Ein Bekannter erzählte mir folgende Episode:
Er war mit seinen Kindern zu Hause. Da seine älteste Tochter gerade sehr an Musikinstrumenten interessiert ist, hat er mit ihnen ein Orchesterkonzert angesehen. Er erzählt, dass das Spielen von Trompeten ihn immer ein wenig sentimental macht, und er beim Hören öfter Tränen in den Augen hat. Aber, betonte er, dass er mit aller Kraft versucht hat, dies vor seinen Kindern zu unterdrücken. Ich habe ihn darauf nach dem Grund gefragt und er meinte nur: „Ich kann doch vor den Kindern nicht weinen!“
Eltern ohne Gefühle
Diesem Irrglauben unterliegen viele Erwachsene. Sie vertreten die Ansicht, dass sie vor ihren Kindern jegliche Gefühlsregung zurückhalten müssen. Sie dürfen keine Angst haben, keinen Ärger verspüren und schon gar keine Tränen zeigen – sei es auch nur aus Rührung. Doch was würde dies für unsere Kinder bedeuten? Sie hätten völlig emotionslose Eltern. Sie hätten Eltern, die immer nur gut gelaunt, aber nicht authentisch sind. Und sie hätten keine Vorbilder dahingehend, wie man adäquat mit Gefühlen umgehen kann.
Gefühle gehören raus!
Es ist natürlich richtig, dass Eltern ihre Kinder nicht mit ihren Gefühlen belasten sollen. Sie sind nicht alt genug, um das tragen zu können. Aber zu den Aufgaben von Eltern gehört es, ihren Kindern vorzuleben, wie man mit Gefühlen umgeht. Und wenn eine Situation sie ängstig, dann müssen sie das zeigen. Wenn sie sich über etwas ärgern, dann darf das sein. Wichtig dabei bleibt nur, den Kindern zu erklären, was passiert. Und wenn mich ein Konzert zu Tränen rührt, dann dürfen diese auch über meine Wangen laufen.

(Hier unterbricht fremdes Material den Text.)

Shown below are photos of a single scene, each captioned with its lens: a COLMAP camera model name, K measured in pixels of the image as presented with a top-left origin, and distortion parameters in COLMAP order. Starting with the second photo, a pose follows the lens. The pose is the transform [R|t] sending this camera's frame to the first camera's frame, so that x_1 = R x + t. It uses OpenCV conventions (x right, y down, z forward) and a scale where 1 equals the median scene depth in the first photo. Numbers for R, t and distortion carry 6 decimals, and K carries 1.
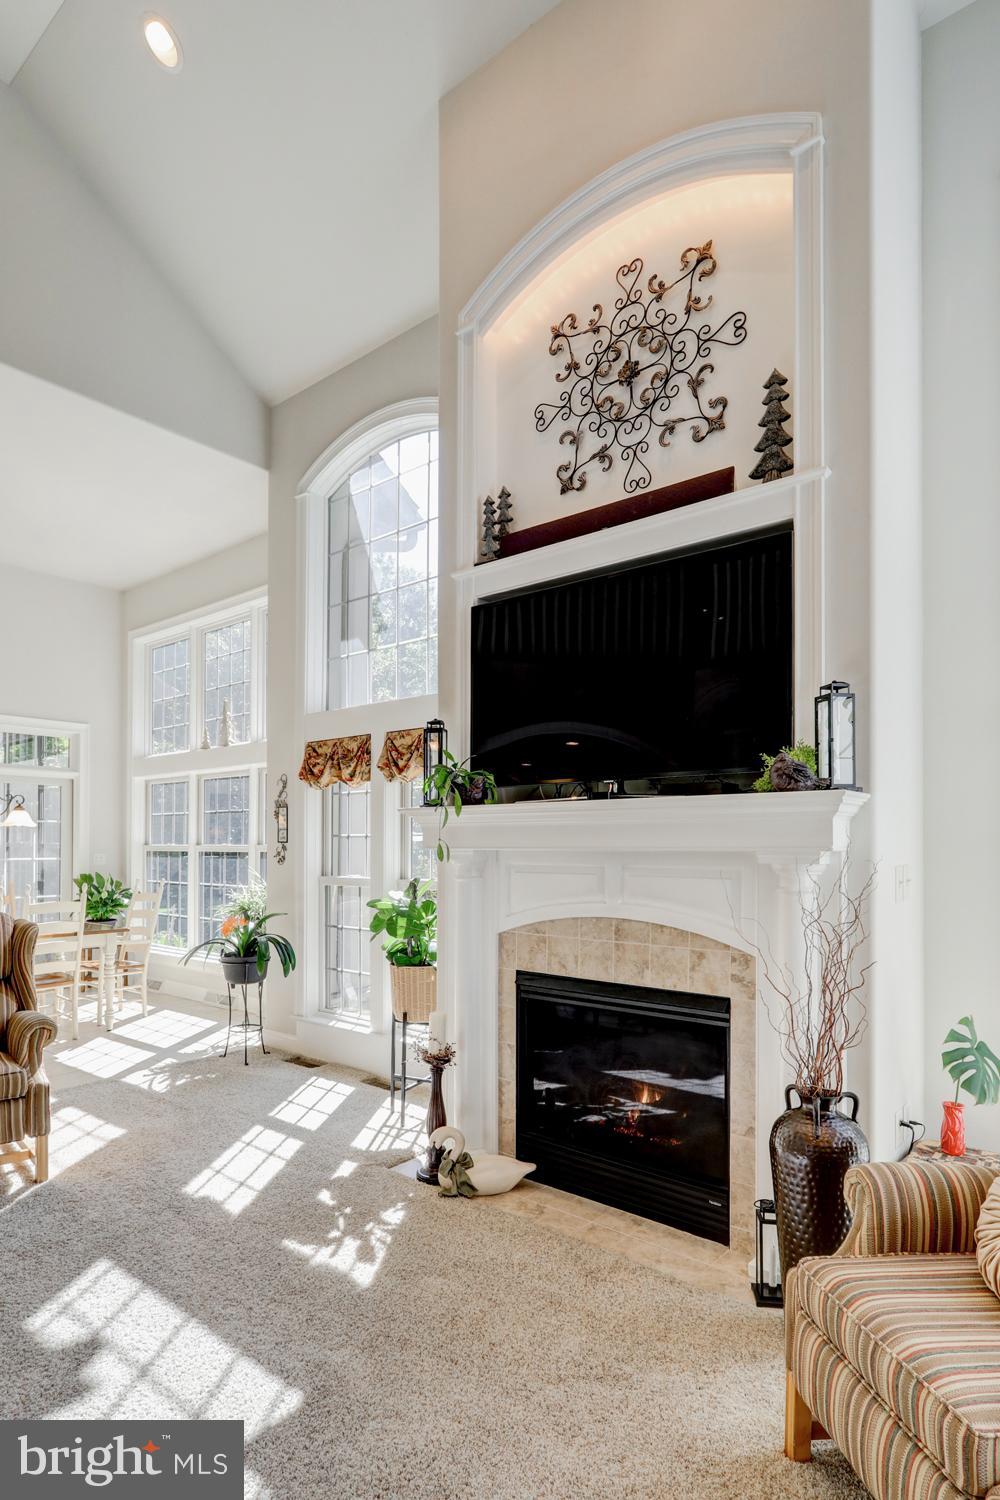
lens RADIAL K [[827.0, 0, 489.1], [0, 827.0, 838.5], [0, 0, 1]] dist [-0.000744, 0.002715]
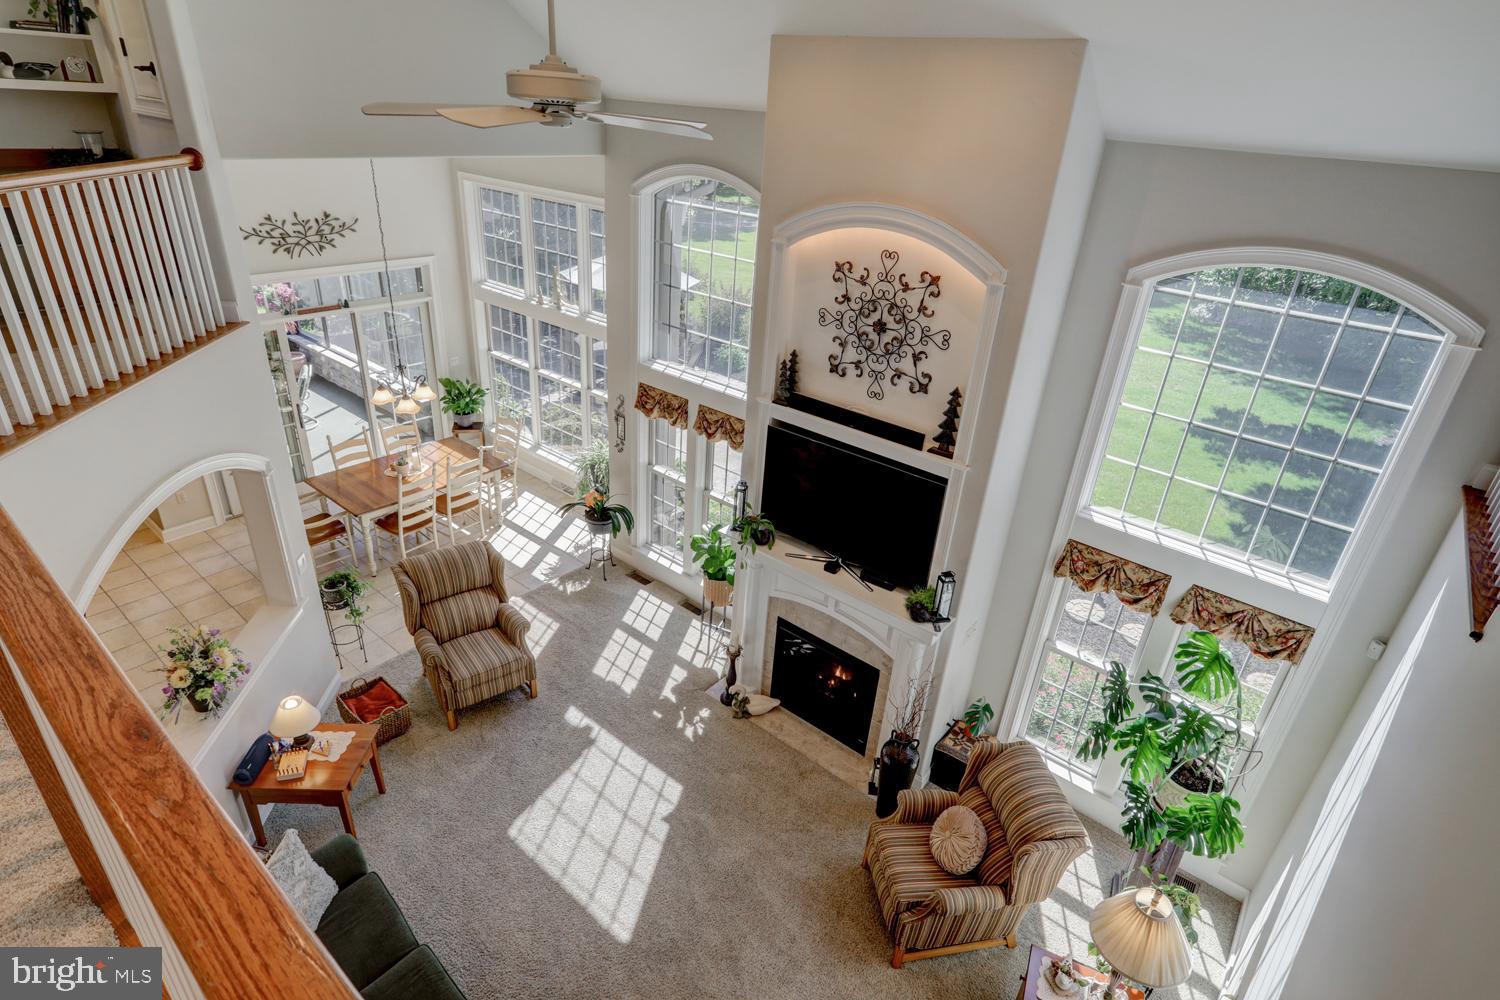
lens RADIAL K [[798.4, 0, 750.0], [0, 798.4, 500.0], [0, 0, 1]] dist [0.000718, 0.000248]
pose [[0.997835, 0.051133, 0.041362, -0.122820], [-0.064557, 0.881625, 0.467514, -0.944567], [-0.012560, -0.469172, 0.883017, -0.494771]]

Die Gefahr der Emotionslosigkeit
Eine wichtige Lebensaufgabe für Menschen besteht darin, ihre Gefühle benennen zu können. Denn nur so können sie einen Weg finden, mit ihnen umzugehen. Wächst man mit Eltern auf, die nur darauf bedacht sind, dem Kind gegenüber keine Gefühle zu zeigen, nimmt man ihnen ein wichtiges Lernumfeld. Und Kinder wollen in einem Zuhause aufwachsen, in dem laut gelacht wird, in dem bei einer gruseligen Geschichte alle große Augen bekommen oder in dem bei einem traurigen Anlass auch Tränen erlaubt sind.